We are proud of how carbon revenue uplifts entire communities through various initiatives. Here are some examples: 

  • Providing full-time education for children in remote communities: ICIN full member Warddeken Land Management, West Arnhem Land, Northern Territory (NT), is an Indigenous owned company and a founding partner of the first savanna fire management carbon project. This project (the Western Arnhem Land Fire Abatement project) covers 28,000km2, allows Traditional Owners to live and work on Country, and is a large producer of carbon credits.

    Historically, families in the Warddeken Indigenous Protected Area (IPA) faced the difficult choice of sending their children away from their homelands to access education. Unable to receive an adequate response from the NT Department of Education, concerned elders worked with Warddeken to chart an independent path forward.  

    In 2015, Warddeken carbon funds facilitated the founding of the Nawarddeken Academy, an organisation dedicated to delivering bicultural community driven education in remote communities. Its first registered, independent primary school opened in Kabulwarnamyo in 2019, and further schools were opened in Manmoyi and Mamadawerre in 2021. All three schools offer Early Learning Programs and are now formally registered as independent schools and receive ongoing Federal funding. Next up, Nawarddeken is looking into secondary level education.

    Supported by Nawarddeken Academy staff, Bininj teachers, governance facilitators, and cultural experts, this initiative secures educational opportunities for Indigenous children in these remote areas, made possible due to the foundational investment of carbon revenue.
  • Supporting women rangers to feel safe and valued in the workplace: Since 2015, ICIN full member Mimal Land Management, in south-central Arnhem Land, NT, has operated as an Indigenous-owned Aboriginal Corporation.
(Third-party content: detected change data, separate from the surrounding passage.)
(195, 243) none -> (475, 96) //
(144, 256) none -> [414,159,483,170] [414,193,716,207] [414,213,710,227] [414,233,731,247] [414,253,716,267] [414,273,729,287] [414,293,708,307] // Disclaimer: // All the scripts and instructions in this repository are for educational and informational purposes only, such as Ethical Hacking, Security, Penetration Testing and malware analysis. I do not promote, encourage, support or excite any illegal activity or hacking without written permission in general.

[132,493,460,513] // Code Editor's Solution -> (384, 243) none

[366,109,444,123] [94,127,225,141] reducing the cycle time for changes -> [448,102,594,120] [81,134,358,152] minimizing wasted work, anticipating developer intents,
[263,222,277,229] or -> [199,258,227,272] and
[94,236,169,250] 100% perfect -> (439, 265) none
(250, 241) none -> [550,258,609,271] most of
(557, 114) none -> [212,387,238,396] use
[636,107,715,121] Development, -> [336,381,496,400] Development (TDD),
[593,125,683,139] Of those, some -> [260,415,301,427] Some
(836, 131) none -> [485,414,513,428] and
Their ranger teams use traditional knowledge and cultural practices to care for Country, contributing to several carbon projects that benefit their communities.  

    In 2019, Rembarrnga, Dalabon, and Mayili elders invited women rangers from across the NT to meet at Bawurrbarnda in central Arnhem Land. At this first meeting, 32 ranger groups shared challenges they face as women in a male dominated sector and articulated their needs. It was with carbon revenue that these women were supported to formalise this important gathering into the Strong Women for Healthy Country Network.  
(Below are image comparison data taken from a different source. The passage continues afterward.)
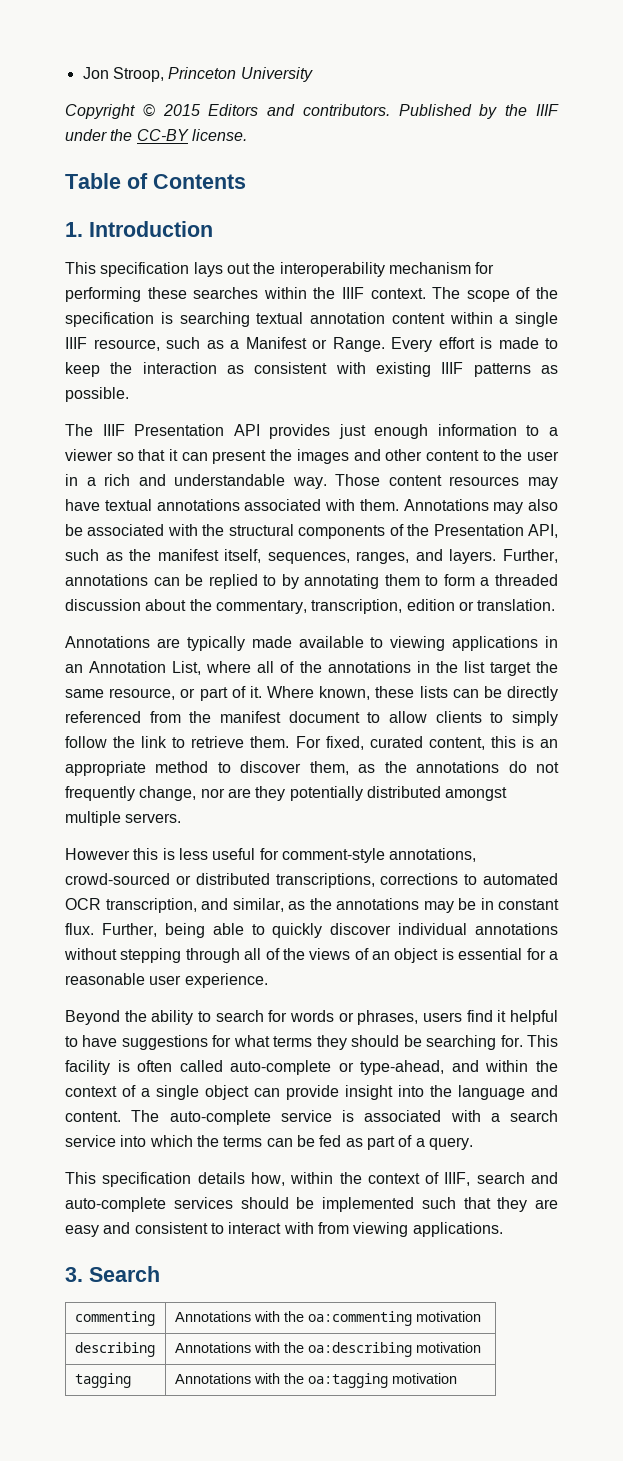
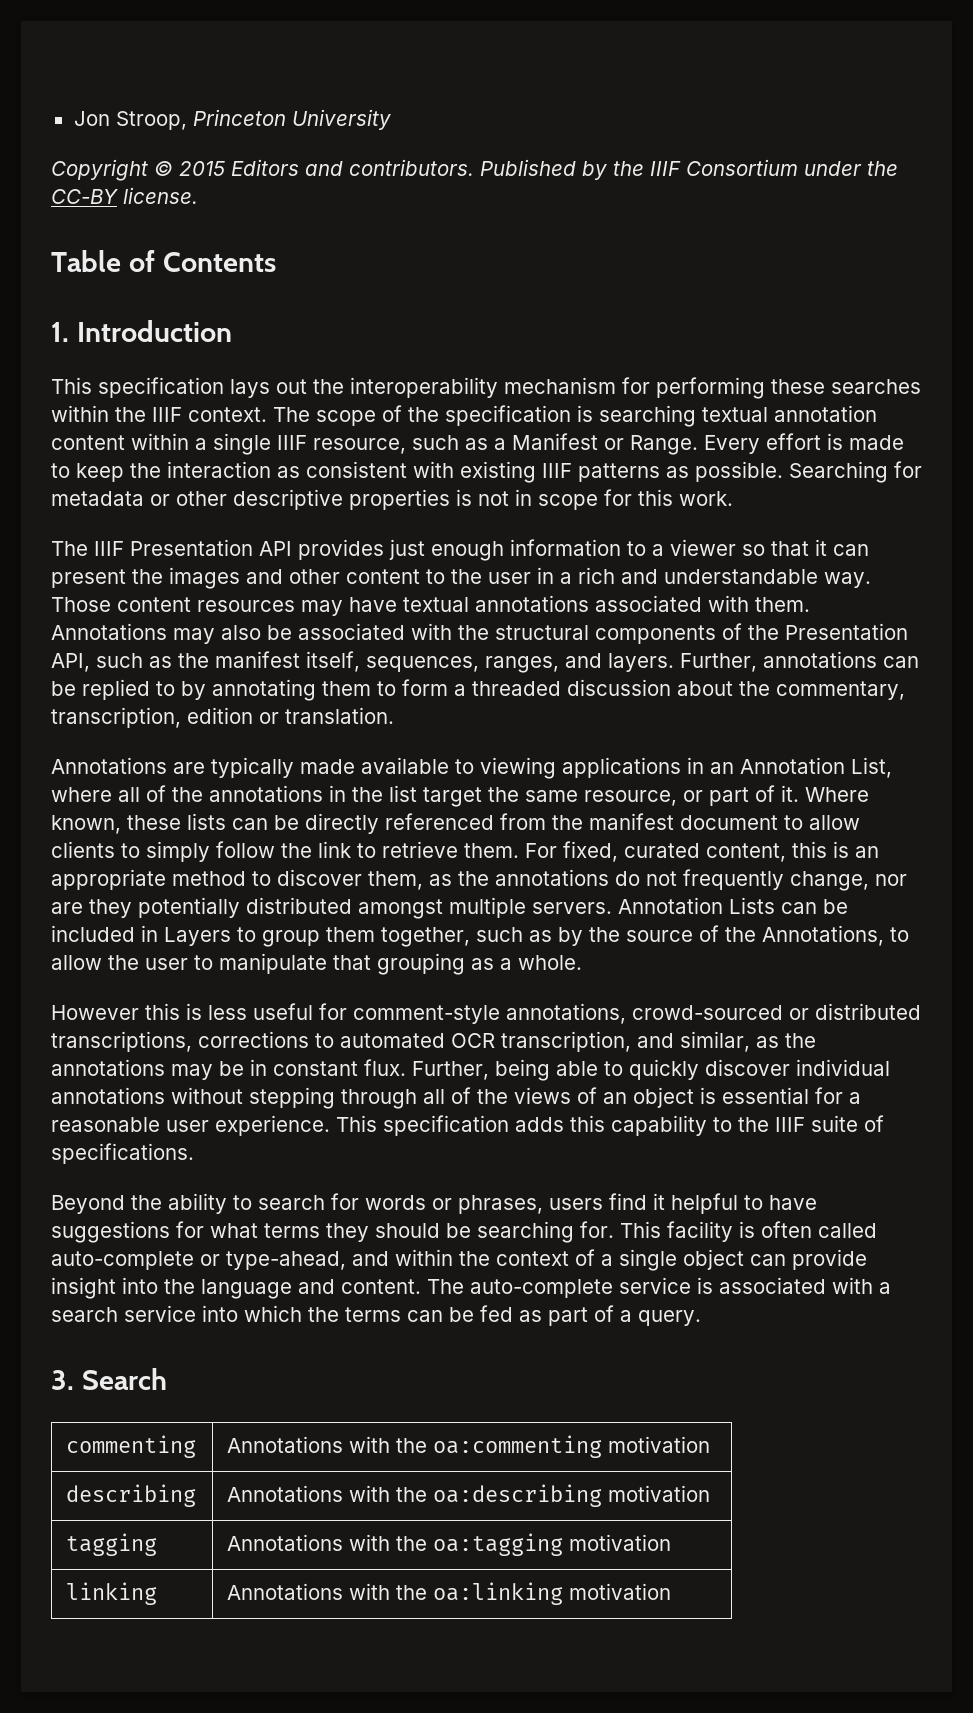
(559, 110) none -> [686,159,798,176] Consortium
(129, 394) none -> [789,461,922,483] [51,489,733,510] Searching for metadata or other descriptive properties is not in scope for this work.
(182, 818) none -> [618,897,848,914] [51,925,909,947] [51,953,582,975] Annotation Lists can be included in Layers to group them together, such as by the source of the Annotations, to allow the user to manipulate that grouping as a whole.
(268, 980) none -> [336,1115,884,1136] [51,1143,194,1164] This specification adds this capability to the IIIF suite of specifications.
[65,1172,559,1187] [65,1197,558,1212] [65,1222,503,1237] // This specification details how, within the context of IIIF, search and auto-complete services should be implemented such that they are easy and consistent to interact with from viewing applications. -> (701, 1318) none
(457, 1378) none -> [66,1582,158,1605] [227,1582,672,1605] // linking | Annotations with the oa:linking motivation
    The Network is guided by the principle that Strong Women means Healthy Country, provides a forum for women who often live in very remote areas to come together as one strong voice and has supported the development of a shared vision. Through the Network there are ranger exchanges, women’s camps, training and annual Strong Women for Healthy Country forums. Every two months Message Stick Meetings are convened to maintain communication across all members.  

    Most recently the Network launched best practice principles, which were presented at ICIN's 2024 North Australia Savanna Fire Forum (pictured below), outlining what is required for women to feel safe and supported in the workplace. These principles include respectful workplaces, dedicated resources and training, flexible work schedules and representation in decision-making processes.  

These examples highlight why Indigenous carbon credits—derived from Indigenous owned and run carbon projects—hold a different value and command a higher price compared to other carbon credits. Unlike other carbon projects that emphasise 'co-benefits'—additional benefits beyond emissions reduction and sequestration that have resulted from the project—Indigenous Carbon Credits prioritise collective community benefits. This distinction firmly places Indigenous-owned and operated carbon projects in an impressive and successful category of their own.